**Data for processing**
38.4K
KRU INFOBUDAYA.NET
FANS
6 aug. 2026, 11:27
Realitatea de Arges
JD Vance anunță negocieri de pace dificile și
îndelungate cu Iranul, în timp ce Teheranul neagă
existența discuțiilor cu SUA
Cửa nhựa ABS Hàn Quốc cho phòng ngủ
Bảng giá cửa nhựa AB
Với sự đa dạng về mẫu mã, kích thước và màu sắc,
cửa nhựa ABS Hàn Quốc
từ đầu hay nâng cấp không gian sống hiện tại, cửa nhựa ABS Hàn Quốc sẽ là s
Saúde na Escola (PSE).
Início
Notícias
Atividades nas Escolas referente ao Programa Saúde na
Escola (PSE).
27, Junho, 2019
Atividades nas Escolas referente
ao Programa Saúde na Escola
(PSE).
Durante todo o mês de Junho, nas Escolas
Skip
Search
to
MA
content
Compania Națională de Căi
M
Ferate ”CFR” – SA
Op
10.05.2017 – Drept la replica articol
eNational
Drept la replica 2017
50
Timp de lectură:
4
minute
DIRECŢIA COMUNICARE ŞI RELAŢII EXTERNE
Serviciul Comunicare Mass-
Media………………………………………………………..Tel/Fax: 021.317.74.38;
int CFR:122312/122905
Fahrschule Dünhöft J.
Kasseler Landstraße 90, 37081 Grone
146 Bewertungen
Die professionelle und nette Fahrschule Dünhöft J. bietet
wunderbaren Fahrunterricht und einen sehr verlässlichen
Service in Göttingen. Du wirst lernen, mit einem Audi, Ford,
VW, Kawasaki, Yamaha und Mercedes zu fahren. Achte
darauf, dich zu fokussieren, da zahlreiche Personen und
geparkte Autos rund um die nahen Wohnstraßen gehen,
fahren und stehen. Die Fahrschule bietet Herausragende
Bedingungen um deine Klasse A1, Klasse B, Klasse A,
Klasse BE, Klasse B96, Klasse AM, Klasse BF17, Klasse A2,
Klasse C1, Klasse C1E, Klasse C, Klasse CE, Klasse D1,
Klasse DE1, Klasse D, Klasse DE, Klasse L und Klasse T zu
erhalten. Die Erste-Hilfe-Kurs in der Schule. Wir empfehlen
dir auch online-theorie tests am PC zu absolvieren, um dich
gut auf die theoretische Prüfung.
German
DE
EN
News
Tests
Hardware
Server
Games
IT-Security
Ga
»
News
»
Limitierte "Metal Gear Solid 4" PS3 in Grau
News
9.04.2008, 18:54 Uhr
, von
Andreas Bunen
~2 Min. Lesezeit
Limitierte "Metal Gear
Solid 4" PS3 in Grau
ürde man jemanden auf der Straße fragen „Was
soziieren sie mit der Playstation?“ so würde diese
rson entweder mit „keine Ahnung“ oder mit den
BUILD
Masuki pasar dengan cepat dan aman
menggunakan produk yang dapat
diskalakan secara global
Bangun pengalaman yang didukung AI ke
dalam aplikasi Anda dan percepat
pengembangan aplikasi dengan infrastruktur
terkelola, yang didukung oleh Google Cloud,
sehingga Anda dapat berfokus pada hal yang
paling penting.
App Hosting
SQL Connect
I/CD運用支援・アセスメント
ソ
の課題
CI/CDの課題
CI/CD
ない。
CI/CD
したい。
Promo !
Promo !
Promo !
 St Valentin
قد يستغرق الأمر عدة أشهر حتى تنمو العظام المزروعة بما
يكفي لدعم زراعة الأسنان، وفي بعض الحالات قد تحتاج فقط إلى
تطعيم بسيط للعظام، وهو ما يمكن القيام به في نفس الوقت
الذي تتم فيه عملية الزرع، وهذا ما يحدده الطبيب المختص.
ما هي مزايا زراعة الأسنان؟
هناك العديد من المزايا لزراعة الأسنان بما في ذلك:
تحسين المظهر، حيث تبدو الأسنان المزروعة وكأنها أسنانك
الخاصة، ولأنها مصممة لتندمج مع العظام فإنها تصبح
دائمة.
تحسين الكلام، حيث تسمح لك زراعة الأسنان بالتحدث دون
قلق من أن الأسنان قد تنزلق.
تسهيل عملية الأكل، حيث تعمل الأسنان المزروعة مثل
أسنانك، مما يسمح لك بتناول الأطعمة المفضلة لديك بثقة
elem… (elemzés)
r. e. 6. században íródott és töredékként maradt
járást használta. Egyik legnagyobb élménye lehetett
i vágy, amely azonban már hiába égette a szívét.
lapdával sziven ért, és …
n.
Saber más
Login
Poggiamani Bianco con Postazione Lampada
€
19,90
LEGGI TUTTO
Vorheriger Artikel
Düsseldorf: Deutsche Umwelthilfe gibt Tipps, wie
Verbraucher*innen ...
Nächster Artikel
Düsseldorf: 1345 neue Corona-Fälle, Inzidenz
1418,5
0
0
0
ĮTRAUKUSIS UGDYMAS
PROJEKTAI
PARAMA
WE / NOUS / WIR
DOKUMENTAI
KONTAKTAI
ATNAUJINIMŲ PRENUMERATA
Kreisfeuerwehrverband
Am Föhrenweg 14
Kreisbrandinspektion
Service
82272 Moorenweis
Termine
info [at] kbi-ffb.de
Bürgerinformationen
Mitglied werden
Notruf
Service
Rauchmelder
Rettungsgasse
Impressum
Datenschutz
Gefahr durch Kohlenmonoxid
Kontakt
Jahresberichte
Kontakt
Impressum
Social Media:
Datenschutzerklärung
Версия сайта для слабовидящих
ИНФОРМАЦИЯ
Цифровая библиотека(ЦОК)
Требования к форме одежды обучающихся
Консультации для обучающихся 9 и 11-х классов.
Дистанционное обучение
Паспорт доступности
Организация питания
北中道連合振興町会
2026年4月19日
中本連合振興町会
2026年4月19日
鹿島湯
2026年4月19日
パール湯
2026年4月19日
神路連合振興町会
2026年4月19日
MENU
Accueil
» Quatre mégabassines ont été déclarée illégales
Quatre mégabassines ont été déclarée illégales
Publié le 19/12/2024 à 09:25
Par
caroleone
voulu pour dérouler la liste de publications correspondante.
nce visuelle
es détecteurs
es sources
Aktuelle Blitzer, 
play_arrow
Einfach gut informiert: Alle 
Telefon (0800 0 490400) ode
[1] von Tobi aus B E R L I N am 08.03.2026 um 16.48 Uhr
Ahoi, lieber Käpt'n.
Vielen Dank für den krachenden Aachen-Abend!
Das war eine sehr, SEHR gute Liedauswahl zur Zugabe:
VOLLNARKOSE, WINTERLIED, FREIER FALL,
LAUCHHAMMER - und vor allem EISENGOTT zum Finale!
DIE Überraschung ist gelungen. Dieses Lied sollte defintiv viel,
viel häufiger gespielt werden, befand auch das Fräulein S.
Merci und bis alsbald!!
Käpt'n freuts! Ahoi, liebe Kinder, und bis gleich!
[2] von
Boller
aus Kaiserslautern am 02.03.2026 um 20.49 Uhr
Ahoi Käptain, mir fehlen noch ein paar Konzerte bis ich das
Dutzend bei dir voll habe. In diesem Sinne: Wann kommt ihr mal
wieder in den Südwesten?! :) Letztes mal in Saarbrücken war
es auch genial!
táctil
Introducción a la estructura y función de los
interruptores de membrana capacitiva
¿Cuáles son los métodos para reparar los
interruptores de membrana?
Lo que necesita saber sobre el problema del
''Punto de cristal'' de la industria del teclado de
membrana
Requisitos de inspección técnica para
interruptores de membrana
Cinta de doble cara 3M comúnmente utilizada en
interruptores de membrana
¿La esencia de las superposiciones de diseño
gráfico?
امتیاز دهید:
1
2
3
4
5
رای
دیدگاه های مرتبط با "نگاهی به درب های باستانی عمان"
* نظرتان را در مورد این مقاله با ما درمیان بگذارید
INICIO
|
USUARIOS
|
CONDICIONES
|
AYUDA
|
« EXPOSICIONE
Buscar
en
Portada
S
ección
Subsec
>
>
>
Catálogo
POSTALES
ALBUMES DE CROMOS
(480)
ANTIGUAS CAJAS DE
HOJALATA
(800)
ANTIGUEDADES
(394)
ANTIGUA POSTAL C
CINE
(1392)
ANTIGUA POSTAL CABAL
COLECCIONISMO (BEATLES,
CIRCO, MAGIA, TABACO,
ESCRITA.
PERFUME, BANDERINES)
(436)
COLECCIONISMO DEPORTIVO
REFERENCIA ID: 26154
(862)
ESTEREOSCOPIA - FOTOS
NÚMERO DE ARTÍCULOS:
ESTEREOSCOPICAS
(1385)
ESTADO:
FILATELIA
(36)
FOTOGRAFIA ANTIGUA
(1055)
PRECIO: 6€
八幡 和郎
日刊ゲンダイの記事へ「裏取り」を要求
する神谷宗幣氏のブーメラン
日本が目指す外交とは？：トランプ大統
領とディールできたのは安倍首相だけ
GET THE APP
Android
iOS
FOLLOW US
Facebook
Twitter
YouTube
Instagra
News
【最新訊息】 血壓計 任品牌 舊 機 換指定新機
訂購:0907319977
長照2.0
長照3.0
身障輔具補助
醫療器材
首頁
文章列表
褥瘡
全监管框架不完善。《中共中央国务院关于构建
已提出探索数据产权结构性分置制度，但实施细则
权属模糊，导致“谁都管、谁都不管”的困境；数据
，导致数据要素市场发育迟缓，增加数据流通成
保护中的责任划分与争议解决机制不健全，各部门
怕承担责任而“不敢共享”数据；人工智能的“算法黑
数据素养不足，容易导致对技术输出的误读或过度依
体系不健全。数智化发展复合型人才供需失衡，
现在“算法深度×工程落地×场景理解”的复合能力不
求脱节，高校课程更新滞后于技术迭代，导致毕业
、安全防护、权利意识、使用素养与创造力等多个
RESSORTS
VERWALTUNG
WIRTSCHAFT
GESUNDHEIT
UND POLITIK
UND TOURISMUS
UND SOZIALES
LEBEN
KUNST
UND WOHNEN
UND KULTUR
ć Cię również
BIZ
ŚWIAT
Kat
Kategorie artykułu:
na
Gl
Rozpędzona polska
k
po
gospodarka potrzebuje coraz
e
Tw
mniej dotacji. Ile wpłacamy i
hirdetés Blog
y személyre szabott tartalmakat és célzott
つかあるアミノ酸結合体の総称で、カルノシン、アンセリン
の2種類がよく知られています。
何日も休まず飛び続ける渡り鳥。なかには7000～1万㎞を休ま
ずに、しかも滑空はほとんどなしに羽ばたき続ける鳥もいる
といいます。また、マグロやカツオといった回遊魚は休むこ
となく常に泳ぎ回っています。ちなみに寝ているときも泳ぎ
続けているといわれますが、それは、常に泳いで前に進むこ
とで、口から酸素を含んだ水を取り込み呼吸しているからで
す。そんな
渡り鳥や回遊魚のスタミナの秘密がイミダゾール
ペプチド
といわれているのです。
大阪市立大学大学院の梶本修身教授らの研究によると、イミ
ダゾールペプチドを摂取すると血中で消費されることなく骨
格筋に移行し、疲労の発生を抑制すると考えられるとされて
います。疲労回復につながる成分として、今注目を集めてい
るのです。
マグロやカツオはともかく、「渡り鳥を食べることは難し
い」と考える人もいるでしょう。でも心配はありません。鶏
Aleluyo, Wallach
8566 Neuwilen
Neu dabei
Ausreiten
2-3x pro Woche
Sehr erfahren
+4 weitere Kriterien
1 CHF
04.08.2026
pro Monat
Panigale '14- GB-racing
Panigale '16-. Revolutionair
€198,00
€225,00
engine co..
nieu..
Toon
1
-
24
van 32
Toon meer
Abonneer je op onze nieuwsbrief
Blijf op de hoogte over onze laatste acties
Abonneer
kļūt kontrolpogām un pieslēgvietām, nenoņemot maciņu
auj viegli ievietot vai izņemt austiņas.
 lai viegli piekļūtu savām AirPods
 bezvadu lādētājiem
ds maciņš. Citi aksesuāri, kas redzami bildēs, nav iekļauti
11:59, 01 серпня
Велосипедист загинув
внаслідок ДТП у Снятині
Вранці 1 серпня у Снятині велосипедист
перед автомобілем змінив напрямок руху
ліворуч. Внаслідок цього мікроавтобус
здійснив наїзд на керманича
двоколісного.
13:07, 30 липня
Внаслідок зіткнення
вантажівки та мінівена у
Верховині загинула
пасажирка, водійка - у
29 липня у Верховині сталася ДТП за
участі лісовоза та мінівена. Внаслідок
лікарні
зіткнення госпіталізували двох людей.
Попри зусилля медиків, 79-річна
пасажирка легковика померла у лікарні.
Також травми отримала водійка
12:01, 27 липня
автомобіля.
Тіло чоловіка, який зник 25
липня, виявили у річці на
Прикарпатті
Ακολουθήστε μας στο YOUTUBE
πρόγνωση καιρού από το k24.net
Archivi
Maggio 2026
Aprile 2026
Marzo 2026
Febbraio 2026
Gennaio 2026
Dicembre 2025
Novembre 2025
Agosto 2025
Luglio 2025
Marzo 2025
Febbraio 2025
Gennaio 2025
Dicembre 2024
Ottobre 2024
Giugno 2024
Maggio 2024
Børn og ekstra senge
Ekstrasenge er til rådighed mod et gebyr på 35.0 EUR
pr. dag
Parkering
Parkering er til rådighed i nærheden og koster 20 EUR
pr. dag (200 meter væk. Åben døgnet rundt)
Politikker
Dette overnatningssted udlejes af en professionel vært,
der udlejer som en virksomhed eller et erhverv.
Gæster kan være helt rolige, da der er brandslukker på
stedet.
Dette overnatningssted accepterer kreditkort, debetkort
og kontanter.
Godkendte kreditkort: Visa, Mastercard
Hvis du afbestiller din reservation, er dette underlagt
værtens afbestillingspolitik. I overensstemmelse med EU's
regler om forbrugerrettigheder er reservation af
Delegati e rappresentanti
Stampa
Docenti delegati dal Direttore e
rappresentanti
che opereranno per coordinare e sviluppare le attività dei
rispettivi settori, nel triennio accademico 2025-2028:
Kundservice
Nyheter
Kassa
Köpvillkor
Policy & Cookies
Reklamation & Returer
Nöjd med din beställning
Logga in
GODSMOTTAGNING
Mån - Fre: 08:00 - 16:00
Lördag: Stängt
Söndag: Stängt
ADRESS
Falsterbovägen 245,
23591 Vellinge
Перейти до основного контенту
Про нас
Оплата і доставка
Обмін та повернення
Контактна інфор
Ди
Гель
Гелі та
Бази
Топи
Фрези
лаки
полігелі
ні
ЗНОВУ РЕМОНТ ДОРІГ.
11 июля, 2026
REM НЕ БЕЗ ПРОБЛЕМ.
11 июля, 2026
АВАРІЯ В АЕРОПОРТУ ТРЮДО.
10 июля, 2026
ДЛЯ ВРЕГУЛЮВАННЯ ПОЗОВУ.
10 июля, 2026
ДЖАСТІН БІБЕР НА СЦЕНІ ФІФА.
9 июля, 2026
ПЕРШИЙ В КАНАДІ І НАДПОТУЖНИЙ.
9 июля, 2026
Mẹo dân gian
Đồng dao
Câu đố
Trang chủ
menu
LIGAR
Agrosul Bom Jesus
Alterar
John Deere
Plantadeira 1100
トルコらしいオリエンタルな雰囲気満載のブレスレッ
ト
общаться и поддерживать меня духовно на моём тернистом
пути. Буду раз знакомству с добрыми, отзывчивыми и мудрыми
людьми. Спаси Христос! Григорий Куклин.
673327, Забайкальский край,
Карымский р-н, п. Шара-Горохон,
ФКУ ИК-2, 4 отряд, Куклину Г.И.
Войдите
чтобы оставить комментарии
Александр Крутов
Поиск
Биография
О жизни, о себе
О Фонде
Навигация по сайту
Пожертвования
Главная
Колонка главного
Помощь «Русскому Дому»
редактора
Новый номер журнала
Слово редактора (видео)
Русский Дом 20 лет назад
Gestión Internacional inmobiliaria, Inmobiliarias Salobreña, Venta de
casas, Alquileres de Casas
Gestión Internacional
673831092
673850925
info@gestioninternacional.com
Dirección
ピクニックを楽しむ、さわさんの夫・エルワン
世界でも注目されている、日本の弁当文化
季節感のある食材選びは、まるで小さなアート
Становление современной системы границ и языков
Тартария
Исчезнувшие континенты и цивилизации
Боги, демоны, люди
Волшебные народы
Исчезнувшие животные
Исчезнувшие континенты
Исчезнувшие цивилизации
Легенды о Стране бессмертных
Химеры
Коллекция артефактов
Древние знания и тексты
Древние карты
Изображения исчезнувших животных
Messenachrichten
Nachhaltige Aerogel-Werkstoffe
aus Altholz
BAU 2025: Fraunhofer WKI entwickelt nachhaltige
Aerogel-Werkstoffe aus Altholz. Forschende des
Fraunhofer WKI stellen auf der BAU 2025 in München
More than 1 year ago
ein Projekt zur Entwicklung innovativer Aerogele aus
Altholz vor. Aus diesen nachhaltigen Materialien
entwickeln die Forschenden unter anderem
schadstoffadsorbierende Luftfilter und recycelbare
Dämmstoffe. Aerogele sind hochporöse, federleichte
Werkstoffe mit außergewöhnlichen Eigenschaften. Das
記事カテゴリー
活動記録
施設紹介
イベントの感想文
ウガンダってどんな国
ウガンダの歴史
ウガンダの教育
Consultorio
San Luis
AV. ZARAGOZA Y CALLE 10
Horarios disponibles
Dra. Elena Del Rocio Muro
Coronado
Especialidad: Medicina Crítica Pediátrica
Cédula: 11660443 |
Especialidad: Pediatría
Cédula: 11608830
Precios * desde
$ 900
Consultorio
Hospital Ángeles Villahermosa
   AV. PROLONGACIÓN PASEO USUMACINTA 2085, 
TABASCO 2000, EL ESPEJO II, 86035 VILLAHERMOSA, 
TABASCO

**Exercise**
Considering only lines that hold the word "bietet", work out how many appear in the listing above and give that number only.

**Solution for this exercise**
2